Binary Ninja Intermediate Language: Low Level IL¶
Make sure to checkout the BNIL overview first if you haven't already. Or feel free to skip to part 2 which covers MLIL, or part 3 which covers HLIL. This developer guide is intended to cover some of the mechanics of the LLIL to distinguish it from the other ILs in the BNIL family.
If you've already read the introduction, let's get right into the details of LLIL!
The Lifted IL is very similar to the LLIL and is primarily of interest for Architecture plugin authors. If you're writing an analysis plugin, you'll always want to be working at LLIL or higher. During each stage of the lifting process a number of transformations take place, and each layer of IL can have different instructions. Because of this, you can not rely on an instruction from one layer existing in another.
Introduction by example¶
Since doing is the easiest way to learn let's start with a simple example binary and step through analyzing it using the python console.
- Download chal1 and open it with Binary Ninja
- Next, bring up the
Low Level IL
view by clicking in the view drop down at the top of the pane (or alternatively, use thei
key to cycle view levels) - Navigate to main (
g
, then "main", or double-click it in the function list) - Finally, bring up the python console using:
~
Next, enter the following in the console:
>>> for block in current_function.low_level_il:
... for instr in block:
... print (instr.address, instr.instr_index, instr)
...
4196422 0 push(rbp)
4196423 1 rbp = rsp {var_8}
4196426 2 rsp = rsp - 0x110
4196433 3 rax = rbp - 0xc0 {var_c8}
...
This will print out all the LLIL instructions in the current function. How does this code work?
First we use the global magic variable current_function
which gives us the python object function.Function
for whatever function is currently selected in the UI. The variable is only usable from the python console, and shouldn't be used for headless plugins. In a script you can either use the function that was passed in if you registered your plugin to handle functions, or you can compute the function based on a specific address, or maybe even just iterate over all the functions in a BinaryView (for func in bv.functions:
).

To do:
#1 In the Binary Ninja LLIL guide, why can't you rely on an instruction from one IL layer existing in another?
#2 Copy the Binary Ninja LLIL guide word for word. Begin at the words "4196422 0 push(rbp)" and stop after "this code work?".
#3 Carry on the Binary Ninja LLIL guide from its final sentence.

Record set:
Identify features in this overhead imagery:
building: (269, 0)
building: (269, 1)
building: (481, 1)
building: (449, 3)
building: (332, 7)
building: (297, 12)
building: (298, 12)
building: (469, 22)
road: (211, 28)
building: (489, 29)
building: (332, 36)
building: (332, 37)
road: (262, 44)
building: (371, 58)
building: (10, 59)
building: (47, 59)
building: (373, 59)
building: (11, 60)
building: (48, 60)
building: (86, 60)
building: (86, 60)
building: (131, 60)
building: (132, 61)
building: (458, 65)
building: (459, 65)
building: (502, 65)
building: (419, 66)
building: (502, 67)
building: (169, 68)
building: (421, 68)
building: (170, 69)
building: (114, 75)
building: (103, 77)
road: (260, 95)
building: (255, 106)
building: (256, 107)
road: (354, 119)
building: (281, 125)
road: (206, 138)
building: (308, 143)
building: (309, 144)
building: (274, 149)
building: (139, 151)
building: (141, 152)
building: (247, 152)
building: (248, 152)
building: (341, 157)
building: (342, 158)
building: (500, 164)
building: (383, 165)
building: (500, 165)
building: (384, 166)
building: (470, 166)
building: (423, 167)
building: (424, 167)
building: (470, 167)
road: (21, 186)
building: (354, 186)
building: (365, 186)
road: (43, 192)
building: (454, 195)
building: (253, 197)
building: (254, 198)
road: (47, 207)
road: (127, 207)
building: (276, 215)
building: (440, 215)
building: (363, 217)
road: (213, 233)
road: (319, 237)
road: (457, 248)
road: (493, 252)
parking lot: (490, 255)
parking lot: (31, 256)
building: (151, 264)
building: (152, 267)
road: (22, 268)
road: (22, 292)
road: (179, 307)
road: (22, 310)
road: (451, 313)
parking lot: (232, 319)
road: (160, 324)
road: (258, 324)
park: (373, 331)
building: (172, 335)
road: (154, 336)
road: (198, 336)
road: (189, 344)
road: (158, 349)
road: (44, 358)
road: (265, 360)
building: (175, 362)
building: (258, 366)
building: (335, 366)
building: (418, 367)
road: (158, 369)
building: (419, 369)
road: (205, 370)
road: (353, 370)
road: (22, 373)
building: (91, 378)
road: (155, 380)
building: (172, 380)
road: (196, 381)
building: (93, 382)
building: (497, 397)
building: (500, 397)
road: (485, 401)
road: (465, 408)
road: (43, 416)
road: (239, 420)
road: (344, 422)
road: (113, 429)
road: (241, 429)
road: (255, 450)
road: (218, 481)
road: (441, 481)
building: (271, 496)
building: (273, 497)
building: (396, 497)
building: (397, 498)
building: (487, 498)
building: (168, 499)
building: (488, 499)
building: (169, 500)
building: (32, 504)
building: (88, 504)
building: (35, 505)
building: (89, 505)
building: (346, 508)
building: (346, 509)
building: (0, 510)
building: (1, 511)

Responses by task:
#1 Each stage of the lifting process applies a number of transformations, and each IL layer can have different instructions. So an instruction in one layer may not exist in another.

#2
4196422 0 push(rbp)
4196423 1 rbp = rsp {var_8}
4196426 2 rsp = rsp - 0x110
4196433 3 rax = rbp - 0xc0 {var_c8}
...
This will print out all the LLIL instructions in the current function. How does this code work?

#3
Next we get the lowlevelil.LowLevelILFunction
from the Function
class: current_function.low_level_il
. Iterating over the LowLevelILFunction
class provides access to the lowlevelil.LowLevelILBasicBlock
classes for this function. Inside the loop we can now iterate over the LowLevelILBasicBlock
class which provides access to the individual lowlevelil.LowLevelILInstruction
classes.
Finally, we can print out the attributes of the instruction. We first print out address
which is the address of the corresponding assembly language instruction. Next, we print the instr_index
, this you can think of as the address of the IL instruction. Since translating assembly language is a many-to-many relationship, we may see multiple IL instructions needed to represent a single assembly language instruction, and thus each IL instruction needs to have its own index separate from its address. Finally, we print out the instruction text.
In python, iterating over a class is a distinct operation from subscripting. This separation is used in the LowLevelILFunction
class. If you iterate over a LowLevelILFunction
you get a list of LowLevelILBasicBlocks
, however if you subscript a LowLevelILFunction
you actually get the LowLevelILInstruction
whose instr_index
corresponds to the subscript:
>>> list(current_function.low_level_il)
[<block: x86_64@0x0-0x3f>, <block: x86_64@0x3f-0x45>, <block: x86_64@0x45-0x47>,
<block: x86_64@0x47-0x53>, <block: x86_64@0x53-0x57>, <block: x86_64@0x57-0x5a>]
>>> type(current_function.low_level_il[0])
<class 'binaryninja.lowlevelil.LowLevelILInstruction'>
>>> current_function.low_level_il[0]
<il: push(rbp)>
Low Level IL Instructions¶
Now that we've established how to access LLIL Functions, Blocks, and Instructions, let's focus in on the instructions themselves. LLIL instructions are infinite length and structured as an expression tree. An expression tree means that instruction operands can be composed of operation. Thus we can have an IL instruction like this:
eax = eax + ecx * 4
The tree for such an instruction would look like:
=
/ \
eax +
/ \
eax *
/ \
ecx 4
Now let's get back to the examples. First let's pick an instruction to work with:
>>> instr = current_function.low_level_il[2]
>>> instr
<il: rsp = rsp - 0x110>
For the above instruction, we have a few operations we can perform:
- address - returns the virtual address
>>> hex(instr.address)
'0x40084aL'
- function - returns the containing function
>>> instr.function
<binaryninja.lowlevelil.LowLevelILFunction object at 0x111c79810>
>>> instr.instr_index
2
>>> instr.operands
['rsp', <il: rsp - 0x110>]
>>> instr.operation
<LowLevelILOperation.LLIL_SET_REG: 1>
>>> instr.src
<il: rsp - 0x110>
>>> instr.dest
'rsp'
- size - returns the size of the operation in bytes (in this case we have an 8 byte assignment)
>>> instr.size
8L
Now with some knowledge of the LowLevelIL
class let's try to do something with it. Let's say our goal is to find all the times the register rdx
is written to in the current function. This code is straight forward:
>>> for block in current_function.low_level_il:
... for instr in block:
... if instr.operation == LowLevelILOperation.LLIL_SET_REG and instr.dest.name == 'rdx':
... print (instr.address, instr.instr_index, instr)
...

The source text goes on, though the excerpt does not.